Il 16 ottobre ci riuniamo a Bellinzona e chiamiamo a raccolta le collaboratrici e i collaboratori del settore sociosanitario e socioeducativo, dell’amministrazione, della scuola, della polizia, ma anche tutta la popolazione che è colpita per esempio dai tagli ai sussidi della Cassa malati e dal peggioramento della qualità dei servizi.

Manifestiamo con forza contro l’ennesimo esercizio contabile del Governo che per il secondo anno consecutivo pensa più ai numeri che alle persone. 
L’immagine che abbiamo usato, quella di «raschiare il fondo del barile» (vedi pagine seguenti), non potrebbe essere più azzeccata. È proprio quello che si sta facendo: si raschia del denaro senza una vera e propria progettualità per il futuro. Ricordiamo alcune misure.
- Il prelievo di una parte consistente dei fondi dell’EOC, delle Case per anziani, dei Servizi di assistenza e cura a domicilio, delle Strutture e dei Servizi per disabili adulti e minorenni e delle Strutture di protezione per minorenni.
Non stiamo parlando delle riserve miliardarie delle casse pensioni o di quelle altrettanto ricche delle casse malati. Si tratta di soldi messi da parte virtuosamente per fare progetti in favore dei pazienti, degli ospiti e del personale.
- I budget di queste strutture sono stati ridotti drasticamente. Quando abbiamo chiesto quali saranno le conseguenze di questi tagli sul personale delle strutture sociosanitarie e socioeducative, il Consiglio di Stato ha risposto che il personale di questi enti non è personale dello Stato.
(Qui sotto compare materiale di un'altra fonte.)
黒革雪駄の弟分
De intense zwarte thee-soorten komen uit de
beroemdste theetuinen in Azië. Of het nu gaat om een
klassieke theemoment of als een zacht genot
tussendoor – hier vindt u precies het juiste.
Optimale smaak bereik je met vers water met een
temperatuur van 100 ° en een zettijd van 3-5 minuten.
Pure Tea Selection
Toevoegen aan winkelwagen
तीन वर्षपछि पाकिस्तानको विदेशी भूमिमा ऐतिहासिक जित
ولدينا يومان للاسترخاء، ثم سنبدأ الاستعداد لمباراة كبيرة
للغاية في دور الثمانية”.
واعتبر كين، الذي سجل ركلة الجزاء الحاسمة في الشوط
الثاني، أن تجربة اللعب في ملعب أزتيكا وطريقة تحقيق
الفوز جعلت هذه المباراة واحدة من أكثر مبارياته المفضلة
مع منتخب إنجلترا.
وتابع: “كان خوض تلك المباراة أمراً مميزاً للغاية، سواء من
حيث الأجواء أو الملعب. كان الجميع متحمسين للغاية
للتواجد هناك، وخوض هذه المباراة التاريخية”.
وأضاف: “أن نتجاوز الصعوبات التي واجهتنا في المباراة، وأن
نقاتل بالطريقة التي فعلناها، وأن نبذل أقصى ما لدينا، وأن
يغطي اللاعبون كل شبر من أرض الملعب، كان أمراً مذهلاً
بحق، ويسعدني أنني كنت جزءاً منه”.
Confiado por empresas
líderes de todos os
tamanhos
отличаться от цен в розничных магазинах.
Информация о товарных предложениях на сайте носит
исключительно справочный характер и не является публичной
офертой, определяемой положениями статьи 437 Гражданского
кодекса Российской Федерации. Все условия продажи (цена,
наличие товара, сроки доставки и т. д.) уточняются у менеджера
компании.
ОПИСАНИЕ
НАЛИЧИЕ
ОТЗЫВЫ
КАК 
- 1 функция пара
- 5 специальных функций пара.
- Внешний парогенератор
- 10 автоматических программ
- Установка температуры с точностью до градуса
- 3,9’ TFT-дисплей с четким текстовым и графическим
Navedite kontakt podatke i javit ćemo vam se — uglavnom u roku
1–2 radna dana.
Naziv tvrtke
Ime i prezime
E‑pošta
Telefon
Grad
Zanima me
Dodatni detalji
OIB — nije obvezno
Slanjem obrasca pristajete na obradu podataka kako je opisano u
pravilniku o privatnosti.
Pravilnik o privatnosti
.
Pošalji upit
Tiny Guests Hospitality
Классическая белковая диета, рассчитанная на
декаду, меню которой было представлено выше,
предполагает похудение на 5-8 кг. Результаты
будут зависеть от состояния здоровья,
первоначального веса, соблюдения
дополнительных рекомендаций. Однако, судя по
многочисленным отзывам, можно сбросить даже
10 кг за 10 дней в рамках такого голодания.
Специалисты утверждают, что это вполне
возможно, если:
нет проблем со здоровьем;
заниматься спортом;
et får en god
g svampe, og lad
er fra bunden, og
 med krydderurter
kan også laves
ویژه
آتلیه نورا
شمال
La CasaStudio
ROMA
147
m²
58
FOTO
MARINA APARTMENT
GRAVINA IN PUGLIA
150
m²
Ma è evidente a tutte e a tutti che questi enti operano con i fondi messi a disposizione dallo Stato. Tagliare le risorse in questi ambiti significa peggiorare le condizioni di lavoro del personale, che già opera sotto grande pressione. E, di conseguenza, peggiora anche il servizio offerto ai pazienti e agli ospiti.
Un esempio concreto? Ci è capitato di vedere istituti dove i ragazzi e le ragazze con disabilità devono pagarsi persino le torte di compleanno.
- Parliamo poi del parziale riconoscimento del carovita. Questa misura, insieme a quella dell’anno scorso, va a ridurre il potere d’acquisto delle dipendenti e dei dipendenti dello Stato per il secondo anno consecutivo. L’effetto si accumula e influenzerà tutta la loro carriera. A questo si aggiunge la decisione di non sostituire una parte del personale partente. Questa scelta, basata su logiche contabili e non strategiche, peggiorerà le condizioni di lavoro del personale e la qualità dei servizi offerti alla popolazione.
- Anche la polizia viene toccata, ma non con un ridimensionamento del numero di ufficiali cresciuto in maniera esponenziale negli ultimi anni, bensì con la riduzione il prossimo anno, e la cancellazione nel seguente, della scuola di polizia. Largo ai giovani, viene da dire.
- Che dire della scuola, che subisce la decisione del Parlamento di non sostituire una parte del personale partente? Non è forse abbastanza chiaro quali sono il carico di lavoro e di responsabilità delle docenti e dei docenti e del personale che li sostiene? Forse qualcuno si illude che, in un modo o nell’altro, ciò non avrà ricadute sulle attività degli allievi? Se peraltro, volessimo citare il rapporto IDHEAP, tanto caro a chi vuole uccidere il servizio pubblico, il settore della formazione è proprio uno degli ambiti in cui il nostro Cantone spende meno della media svizzera.
- Per concludere, voglio fare un esempio concreto di cosa significa «raschiare il fondo del barile». Tra le misure elencate ce ne sono alcune con un impatto finanziario di 30 o 40’000 franchi. Alcune sono giustificate, ma non andrebbero considerate come misure di risparmio, bensì come semplici aggiustamenti di una normale gestione responsabile delle risorse. Queste cifre rappresentano lo 0,06% del deficit del nostro Cantone, quindi hanno un impatto minimo sulla spesa complessiva.
Eppure, alcune di queste misure colpiscono duramente le persone e le famiglie. Un esempio? Aumentare i prezzi dei prodotti nelle mense scolastiche di soli 10 o 40 centesimi per raccogliere 100’000 franchi in più. Siamo arrivati al punto in cui, per far quadrare i conti, si applica l’aumento del costo della vita persino sulla merenda dei bambini. È semplicemente assurdo!
Non possiamo accettare di essere ostaggio dei numeri, sia che si tratti di un decreto o di un freno finanziario, cambia poco. Se davvero si vuole migliorare il bilancio in modo strutturale, non si può procedere così, con misure assurde messe insieme solo per cercare di far quadrare i conti. Questo modo di fare non ha una visione a lungo termine, manca una vera progettualità.